Las imágenes son poemas de la luz insumisa.
Dibujos de niños con témperas que el cielo
les regala en secreto.
Pausa entre pasos de bosques que relumbran.
Una vieja película entreteje
(laborioso repique vespertino)
pasado y futuro en savia fresca.
Respiro delicado de nieve forastera.
Los trazos de los que sueñan
emplean blanco y negro
para dar brillo y fulgor
(luz, sol enfebrecido, mar de fuegos)
al poder de cristal de los colores.
Baile de sombra hurtada.
Las pancartas devoran las calles.
Blancas camisas y todos los aromas
que contienen y guardan los silencios antiguos.
Blancas polleras.
Alguien mira hacia atrás.
Busca a su compañera.
Y con su gesto, Eduardo explica,
resume con su cuerpo sin palabras
el imperativo ético de todos los colores,
de todos los hechos y los seres por venir.

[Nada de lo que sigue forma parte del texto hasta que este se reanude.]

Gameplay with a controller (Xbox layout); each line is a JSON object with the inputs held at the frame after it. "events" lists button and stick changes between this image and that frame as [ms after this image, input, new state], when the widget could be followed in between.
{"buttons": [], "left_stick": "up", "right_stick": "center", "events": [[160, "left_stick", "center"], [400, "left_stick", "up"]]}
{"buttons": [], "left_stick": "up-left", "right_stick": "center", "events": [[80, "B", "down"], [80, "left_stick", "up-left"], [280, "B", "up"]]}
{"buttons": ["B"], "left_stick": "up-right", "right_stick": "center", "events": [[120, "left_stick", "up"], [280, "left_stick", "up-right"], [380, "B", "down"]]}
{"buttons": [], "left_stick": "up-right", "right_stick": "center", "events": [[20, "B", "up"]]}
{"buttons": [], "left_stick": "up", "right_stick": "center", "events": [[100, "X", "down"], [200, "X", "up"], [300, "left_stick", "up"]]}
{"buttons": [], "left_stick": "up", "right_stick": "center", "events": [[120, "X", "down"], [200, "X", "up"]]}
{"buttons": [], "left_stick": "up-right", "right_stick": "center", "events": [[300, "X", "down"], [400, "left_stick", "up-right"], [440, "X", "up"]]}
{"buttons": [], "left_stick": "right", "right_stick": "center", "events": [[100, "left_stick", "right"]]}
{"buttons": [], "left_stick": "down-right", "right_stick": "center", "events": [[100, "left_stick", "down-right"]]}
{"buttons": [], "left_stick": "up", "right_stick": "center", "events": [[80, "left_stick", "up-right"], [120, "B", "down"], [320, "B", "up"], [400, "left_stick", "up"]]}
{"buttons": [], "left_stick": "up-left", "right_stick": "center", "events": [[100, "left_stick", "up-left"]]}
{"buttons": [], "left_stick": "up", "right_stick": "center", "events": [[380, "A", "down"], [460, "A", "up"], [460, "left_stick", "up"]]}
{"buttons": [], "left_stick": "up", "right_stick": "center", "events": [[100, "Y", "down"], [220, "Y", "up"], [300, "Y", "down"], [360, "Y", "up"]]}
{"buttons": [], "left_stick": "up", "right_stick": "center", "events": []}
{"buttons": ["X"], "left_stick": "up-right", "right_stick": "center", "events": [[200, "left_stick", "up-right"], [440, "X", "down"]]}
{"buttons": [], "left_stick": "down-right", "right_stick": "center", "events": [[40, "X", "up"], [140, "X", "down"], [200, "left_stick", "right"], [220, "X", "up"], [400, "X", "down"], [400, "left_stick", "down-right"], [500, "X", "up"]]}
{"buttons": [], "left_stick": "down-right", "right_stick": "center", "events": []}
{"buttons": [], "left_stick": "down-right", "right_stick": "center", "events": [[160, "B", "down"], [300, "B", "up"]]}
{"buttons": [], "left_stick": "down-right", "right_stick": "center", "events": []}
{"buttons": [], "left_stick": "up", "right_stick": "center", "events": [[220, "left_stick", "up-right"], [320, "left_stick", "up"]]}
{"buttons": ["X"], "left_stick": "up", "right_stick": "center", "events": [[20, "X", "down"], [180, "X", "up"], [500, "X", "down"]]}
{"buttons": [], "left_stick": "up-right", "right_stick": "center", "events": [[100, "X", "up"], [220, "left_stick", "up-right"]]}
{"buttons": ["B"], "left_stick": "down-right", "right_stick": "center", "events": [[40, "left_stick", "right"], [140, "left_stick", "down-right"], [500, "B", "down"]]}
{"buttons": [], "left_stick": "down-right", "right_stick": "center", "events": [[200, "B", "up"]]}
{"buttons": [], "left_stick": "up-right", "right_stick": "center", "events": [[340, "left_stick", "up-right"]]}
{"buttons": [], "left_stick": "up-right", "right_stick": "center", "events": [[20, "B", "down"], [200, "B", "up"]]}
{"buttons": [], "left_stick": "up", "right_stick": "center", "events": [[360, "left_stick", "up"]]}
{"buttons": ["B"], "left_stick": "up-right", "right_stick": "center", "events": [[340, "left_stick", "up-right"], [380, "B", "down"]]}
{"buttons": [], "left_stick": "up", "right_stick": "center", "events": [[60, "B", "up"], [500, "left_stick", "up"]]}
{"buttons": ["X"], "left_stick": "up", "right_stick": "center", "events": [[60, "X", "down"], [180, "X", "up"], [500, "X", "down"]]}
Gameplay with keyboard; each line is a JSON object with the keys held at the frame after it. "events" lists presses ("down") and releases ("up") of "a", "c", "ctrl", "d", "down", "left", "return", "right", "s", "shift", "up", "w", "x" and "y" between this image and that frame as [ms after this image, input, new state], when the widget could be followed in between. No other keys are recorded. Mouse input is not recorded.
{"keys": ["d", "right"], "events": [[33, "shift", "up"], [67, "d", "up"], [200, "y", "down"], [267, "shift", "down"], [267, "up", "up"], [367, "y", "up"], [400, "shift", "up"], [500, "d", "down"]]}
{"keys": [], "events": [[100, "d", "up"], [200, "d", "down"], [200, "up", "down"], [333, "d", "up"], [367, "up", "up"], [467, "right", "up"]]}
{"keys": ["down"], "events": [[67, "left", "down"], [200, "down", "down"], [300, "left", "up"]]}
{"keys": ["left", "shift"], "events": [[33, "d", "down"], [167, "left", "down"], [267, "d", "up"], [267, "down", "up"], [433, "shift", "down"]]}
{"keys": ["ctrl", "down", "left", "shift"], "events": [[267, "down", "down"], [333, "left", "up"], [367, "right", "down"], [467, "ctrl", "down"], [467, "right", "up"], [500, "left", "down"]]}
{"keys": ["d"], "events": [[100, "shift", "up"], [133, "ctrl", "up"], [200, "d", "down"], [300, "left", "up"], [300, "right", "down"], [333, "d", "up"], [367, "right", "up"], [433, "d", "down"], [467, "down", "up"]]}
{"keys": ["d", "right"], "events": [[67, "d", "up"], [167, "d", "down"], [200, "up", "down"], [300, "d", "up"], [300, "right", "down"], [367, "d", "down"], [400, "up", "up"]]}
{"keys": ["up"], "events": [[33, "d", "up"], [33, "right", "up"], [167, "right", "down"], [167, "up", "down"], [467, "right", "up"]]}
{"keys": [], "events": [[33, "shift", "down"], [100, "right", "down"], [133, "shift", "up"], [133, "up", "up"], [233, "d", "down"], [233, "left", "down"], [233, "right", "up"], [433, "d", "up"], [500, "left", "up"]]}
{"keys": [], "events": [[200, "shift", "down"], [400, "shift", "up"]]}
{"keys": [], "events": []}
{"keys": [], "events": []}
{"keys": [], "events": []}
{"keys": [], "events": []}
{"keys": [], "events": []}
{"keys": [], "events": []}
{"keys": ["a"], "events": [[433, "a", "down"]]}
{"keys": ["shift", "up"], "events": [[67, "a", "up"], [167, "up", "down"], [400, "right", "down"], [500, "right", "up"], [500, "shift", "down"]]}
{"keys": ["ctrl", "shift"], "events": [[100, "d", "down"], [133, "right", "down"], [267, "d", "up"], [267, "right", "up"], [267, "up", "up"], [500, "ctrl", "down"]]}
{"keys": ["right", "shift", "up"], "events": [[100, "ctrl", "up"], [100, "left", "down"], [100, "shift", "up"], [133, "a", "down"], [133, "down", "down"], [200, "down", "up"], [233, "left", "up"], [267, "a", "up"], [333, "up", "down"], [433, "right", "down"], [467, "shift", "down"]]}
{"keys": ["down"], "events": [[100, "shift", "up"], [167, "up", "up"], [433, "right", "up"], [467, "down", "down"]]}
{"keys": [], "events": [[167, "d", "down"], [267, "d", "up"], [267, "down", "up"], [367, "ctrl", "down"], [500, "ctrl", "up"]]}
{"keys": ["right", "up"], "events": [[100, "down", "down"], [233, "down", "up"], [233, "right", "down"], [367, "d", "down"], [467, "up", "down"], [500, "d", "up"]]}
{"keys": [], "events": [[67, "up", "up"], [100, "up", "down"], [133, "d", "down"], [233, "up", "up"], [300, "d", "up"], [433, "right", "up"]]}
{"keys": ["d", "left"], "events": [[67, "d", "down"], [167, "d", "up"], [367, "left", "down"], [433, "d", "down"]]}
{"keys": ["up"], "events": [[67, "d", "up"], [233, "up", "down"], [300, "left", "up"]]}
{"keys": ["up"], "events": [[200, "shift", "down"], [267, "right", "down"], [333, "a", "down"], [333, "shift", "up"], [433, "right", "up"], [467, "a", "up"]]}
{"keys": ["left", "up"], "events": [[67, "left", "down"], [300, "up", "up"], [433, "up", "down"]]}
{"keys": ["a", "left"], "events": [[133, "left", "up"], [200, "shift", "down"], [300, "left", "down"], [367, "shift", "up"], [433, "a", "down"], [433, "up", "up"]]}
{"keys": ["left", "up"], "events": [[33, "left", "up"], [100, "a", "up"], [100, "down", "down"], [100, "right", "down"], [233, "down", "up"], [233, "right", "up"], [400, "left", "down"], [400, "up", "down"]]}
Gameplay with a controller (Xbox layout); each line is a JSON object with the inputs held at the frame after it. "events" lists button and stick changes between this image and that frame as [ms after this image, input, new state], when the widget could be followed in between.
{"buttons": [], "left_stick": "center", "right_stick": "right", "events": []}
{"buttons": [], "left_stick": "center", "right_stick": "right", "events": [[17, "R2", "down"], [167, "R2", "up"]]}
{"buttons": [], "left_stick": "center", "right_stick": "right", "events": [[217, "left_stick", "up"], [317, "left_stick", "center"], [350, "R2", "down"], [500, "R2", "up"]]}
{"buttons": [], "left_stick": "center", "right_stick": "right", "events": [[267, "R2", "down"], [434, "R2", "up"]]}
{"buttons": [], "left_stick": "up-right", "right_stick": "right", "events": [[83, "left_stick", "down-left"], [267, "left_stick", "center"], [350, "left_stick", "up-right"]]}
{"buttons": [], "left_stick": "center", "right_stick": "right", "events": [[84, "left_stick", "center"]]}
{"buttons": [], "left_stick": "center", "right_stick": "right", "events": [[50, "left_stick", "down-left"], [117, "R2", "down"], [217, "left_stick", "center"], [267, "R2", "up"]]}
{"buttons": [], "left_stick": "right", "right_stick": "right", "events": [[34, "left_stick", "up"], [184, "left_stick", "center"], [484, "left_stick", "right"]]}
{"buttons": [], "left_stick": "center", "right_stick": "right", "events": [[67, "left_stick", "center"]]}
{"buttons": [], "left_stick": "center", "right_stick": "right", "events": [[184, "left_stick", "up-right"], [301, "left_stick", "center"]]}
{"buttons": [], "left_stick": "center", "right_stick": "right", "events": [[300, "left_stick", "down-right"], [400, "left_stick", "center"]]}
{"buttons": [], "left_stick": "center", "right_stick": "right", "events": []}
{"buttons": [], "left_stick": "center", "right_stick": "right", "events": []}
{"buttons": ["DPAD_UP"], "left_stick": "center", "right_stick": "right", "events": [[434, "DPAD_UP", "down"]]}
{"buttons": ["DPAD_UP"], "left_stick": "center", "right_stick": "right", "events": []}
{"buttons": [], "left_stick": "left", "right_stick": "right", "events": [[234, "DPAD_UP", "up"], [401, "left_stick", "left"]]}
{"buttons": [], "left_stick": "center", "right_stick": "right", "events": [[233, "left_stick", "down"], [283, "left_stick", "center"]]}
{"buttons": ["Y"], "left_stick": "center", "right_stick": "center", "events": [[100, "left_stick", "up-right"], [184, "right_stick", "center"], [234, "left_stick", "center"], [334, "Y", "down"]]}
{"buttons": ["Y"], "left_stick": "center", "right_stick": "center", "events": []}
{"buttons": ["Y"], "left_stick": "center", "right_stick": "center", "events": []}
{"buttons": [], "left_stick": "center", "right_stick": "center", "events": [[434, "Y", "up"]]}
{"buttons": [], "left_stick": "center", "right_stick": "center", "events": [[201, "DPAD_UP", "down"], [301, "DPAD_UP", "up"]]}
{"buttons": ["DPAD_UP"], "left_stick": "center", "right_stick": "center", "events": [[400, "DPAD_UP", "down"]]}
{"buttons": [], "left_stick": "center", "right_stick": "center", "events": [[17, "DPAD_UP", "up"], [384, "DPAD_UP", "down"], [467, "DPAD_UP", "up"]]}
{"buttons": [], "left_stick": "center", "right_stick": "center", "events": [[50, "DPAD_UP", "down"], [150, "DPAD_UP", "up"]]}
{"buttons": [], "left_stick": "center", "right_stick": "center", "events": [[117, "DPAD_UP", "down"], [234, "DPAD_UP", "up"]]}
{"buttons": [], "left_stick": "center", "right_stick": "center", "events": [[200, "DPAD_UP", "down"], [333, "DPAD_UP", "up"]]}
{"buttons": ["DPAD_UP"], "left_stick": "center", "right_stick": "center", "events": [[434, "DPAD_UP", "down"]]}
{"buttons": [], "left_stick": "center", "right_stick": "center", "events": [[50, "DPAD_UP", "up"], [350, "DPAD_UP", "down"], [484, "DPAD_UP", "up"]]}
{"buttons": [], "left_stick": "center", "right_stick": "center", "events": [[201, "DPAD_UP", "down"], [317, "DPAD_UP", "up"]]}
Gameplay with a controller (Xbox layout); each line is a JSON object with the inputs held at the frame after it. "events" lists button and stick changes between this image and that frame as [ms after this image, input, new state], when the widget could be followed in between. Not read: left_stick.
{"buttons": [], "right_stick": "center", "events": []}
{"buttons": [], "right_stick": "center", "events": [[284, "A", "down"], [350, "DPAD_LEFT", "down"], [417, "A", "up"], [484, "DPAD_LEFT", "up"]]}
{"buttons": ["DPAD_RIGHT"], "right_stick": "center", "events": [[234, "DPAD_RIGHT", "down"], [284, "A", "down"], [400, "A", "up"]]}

Así dice, leve y contundente,
con un mínimo signo
que atardece los tiempos:
«Miro, busco, voy en ayuda,
ofrezco mi mano
mano en mano enfrento lo que venga,
la lucha, la vida, la muerte».
De a poco sale del cuadro de la imagen.
Pero no, no se aleja.
Se instala en otro cuadro
que resiste los tiempos.
Eduardo viene hacia nosotros.
Y aquí se queda,
en nosotros
para siempre.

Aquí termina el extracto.